But, it gets worse …

API-Bioxal contains oxalic acid with powdered silica and glucose. I presume the silica is to keep it free-running. I’m not aware that powdered silica kills mites and I’m damned certain that glucose has no miticidal activity 😉 .

Neither of these two additives – which I’ve previously called cutting agents – are there to increase the activity of the oxalic acid … and the presence of the glucose is a real problem when vaporising.

Caramel coated Sublimox vaporiser pan

When glucose is heated to 160°-230°C it caramelises (actually, this happens at 150°C ⁶ ), coating the inside of the vaporising pan. This needs to be cleaned out afterwards ⁷. The instructions state:

Cool down and clean the vaporizer after use to remove possible residue (max 6%, around 0.140 g).

However, I don’t want to focus on what I consider to be a very effective but decidedly sub-optimal product … instead I want to discuss whether repeat treatment with oxalic acid actually works when there is brood present.

Why is repeat treatment recommended?

Remember, it’s not recommended or approved by the manufacturers of API-Bioxal or the Veterinary Medicines Directorate. I really should have titled this section ’Why is repeat treatment recommended by those who advocate it?’

But that wouldn’t fit on a single line 😉 .

When you sublimate oxalic acid, the gas cools and the oxalic acid crystals settle out on every surface within the hive – the walls, the frames, the comb, the bees etc.. For this reason, I prefer to vaporise oxalic acid when the colony is not tightly clustered. I want everything to be coated with oxalic acid, and I particularly want every bee to be coated because that’s where most of the mites are.

Unless they’re in capped cells 🙁 .

And if they’re in capped cells, the only way the Varroa (released when the brood emerges) will come into contact with oxalic acid is if it remains present and active within the hive. Unfortunately, it’s unclear to me exactly how long the oxalic acid does remain active, or what accounts for a drop in its activity.

But it does drop.

If you treat a colony with brood present and count the mites that appear on the Varroa tray every day it looks something like this:

Mite drop per day before and after treatment

’Something like’ because it depends upon the phoretic mite levels and the amount and rate of brood uncapping. For example, you often see higher mite drops from 24-48 hours than 0-24 hours after treatment.

I know not why.

The drop in the first 48 hours – presumably almost all phoretic mites – can be very much higher than the drop from day three onwards ⁸.

The duration of activity after vaporisation

Some studies claim oxalic acid remains active for 2-3 weeks after administration. I’m a little sceptical that it’s effective for that long and my own rather crude observations of post-treatment mite drop (of brooding colonies) suggests it returns to background levels within 5-7 days.

I could rabbit on about this for paragraphs as I’ve given it a reasonable amount of thought, but fortunately the late Pete Little did the experiment and showed that:

The recommended dose for colonies with brood is three or four doses seven days apart, however I found out that this is not effective enough, and treated 7, 6, 5 4, 3, 2 days apart to find out the most effective which is 5.

* Activity list:
A. List every ingredient that the oxalic acid text says API-Bioxal contains.
B. Write the next part of the oxalic acid text, picking up after its last sentence.

* Records provided:

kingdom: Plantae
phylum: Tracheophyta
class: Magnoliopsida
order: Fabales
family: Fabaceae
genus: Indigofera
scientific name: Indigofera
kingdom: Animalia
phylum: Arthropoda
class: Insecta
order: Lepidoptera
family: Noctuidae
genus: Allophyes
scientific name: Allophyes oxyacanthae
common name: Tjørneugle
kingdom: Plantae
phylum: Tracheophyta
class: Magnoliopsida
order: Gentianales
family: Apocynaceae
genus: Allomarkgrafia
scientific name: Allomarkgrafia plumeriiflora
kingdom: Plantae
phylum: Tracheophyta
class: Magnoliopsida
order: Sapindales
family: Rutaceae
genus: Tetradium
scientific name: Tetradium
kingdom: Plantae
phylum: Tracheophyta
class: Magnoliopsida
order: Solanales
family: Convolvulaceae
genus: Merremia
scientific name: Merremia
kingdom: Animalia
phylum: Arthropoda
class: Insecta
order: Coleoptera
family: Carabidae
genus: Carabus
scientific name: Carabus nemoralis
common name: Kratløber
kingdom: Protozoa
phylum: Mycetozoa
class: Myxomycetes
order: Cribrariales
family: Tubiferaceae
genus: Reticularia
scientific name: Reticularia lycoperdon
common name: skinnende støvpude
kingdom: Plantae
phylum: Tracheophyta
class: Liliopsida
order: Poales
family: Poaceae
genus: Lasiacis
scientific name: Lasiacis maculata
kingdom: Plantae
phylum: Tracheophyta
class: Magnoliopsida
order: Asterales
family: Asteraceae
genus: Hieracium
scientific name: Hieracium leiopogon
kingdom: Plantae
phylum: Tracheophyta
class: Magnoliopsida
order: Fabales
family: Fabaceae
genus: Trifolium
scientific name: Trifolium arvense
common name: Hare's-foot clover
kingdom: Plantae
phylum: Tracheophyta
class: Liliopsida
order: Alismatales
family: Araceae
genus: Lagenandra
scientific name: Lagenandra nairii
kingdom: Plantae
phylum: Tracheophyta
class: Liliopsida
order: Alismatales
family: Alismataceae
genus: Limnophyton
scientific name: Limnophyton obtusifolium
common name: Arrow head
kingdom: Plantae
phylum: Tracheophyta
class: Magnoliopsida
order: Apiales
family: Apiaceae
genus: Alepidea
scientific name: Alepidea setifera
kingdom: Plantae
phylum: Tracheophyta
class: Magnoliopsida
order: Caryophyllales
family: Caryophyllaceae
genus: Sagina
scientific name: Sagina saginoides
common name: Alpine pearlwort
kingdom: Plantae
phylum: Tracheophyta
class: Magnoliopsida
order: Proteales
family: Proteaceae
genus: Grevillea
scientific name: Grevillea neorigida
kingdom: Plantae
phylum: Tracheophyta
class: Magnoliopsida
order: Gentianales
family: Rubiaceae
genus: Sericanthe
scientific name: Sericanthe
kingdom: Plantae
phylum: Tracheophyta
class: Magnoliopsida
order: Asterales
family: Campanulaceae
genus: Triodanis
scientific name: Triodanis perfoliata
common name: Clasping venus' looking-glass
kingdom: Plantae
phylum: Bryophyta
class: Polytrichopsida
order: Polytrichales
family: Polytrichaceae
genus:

* Results of the tasks:
A. oxalic acid, powdered silica, glucose

B.
It therefore makes sense that three treatments at five day intervals should be sufficient. This period comfortably covers a complete capped brood cycle (assuming there is no drone brood in the colony) which is 12 days long.

Repeated oxalic acid vaporisation treatment regime.

If there is drone brood present you would theoretically need four treatments at 5 day intervals to be sure of covering the 15 day capped brood cycle of drones.

But it turns out there are some additional complications to consider.

Dosage

In the UK the recommended i.e. approved, maximum dose of API-Bioxal is 2.3 g by vaporisation. Remember my comments about the other ~~rubbish~~ stuff API-Bioxal contains, 2.3 g of API-Bioxal actually contains a fraction over 2 g of oxalic acid dihydrate.

This is the active ingredient.

When comparing different experiments where some have used ‘plain’ oxalic acid dihydrate and others have used – or will use – API-Bioxal, it’s important to consider the amount of the active ingredient only ⁹ .

In the US, oxalic acid was registered as an approved treatment for Varroa in 2015. By vaporisation, the approved dosage is 1 g of oxalic acid dihydrate per brood box i.e. half that approved in the UK.

Remember also that a deep Langstroth is 5% larger (by volume) than a National brood box.

And Jennifer Berry and colleagues in the University of Georgia have recently determined whether repeated administration of vaporised oxalic acid to a colony rearing brood is an effective way of controlling and reducing Varroa infestations (Berry et al., 2021).

And the answer is … decidedly underwhelming

Here are the experimental details.

The paper doesn’t state ¹⁰ when the experiment was done but they measured honey production in the treated colonies and were definitely brood rearing, so I’m assuming late summer.

Colonies were treated with 1 g / box (double Langstroth deeps) vaporised oxalic acid every five days for a total of 35 days i.e. 7 applications. Mite infestation levels (percent of workers carrying phoretic mites) were measured before and after treatment. Almost 100 colonies were used in the experiment, in three apiaries, randomly split into treated and control groups.

Let’s get the easy bit out of the way first … there was no difference in brood levels, adult bees or food stores at the end of the study. The treated hives were not disadvantaged by being treated … but they didn’t gain an advantage either 🙁 .

Mite levels after treatment normalised to pre-treatment levels (dotted line = no change)

During the experiment the percent mite infestation (PMI) levels in the untreated control colonies increased (as expected) by ~4.4. This is an average and there was quite a bit of variation, but it means that an initial mite infestation level of 4 (average) increased to 8.4 i.e. over 8 mites on every 100 adult workers in the hive.

3% is often considered the cutoff above which treatment is necessary.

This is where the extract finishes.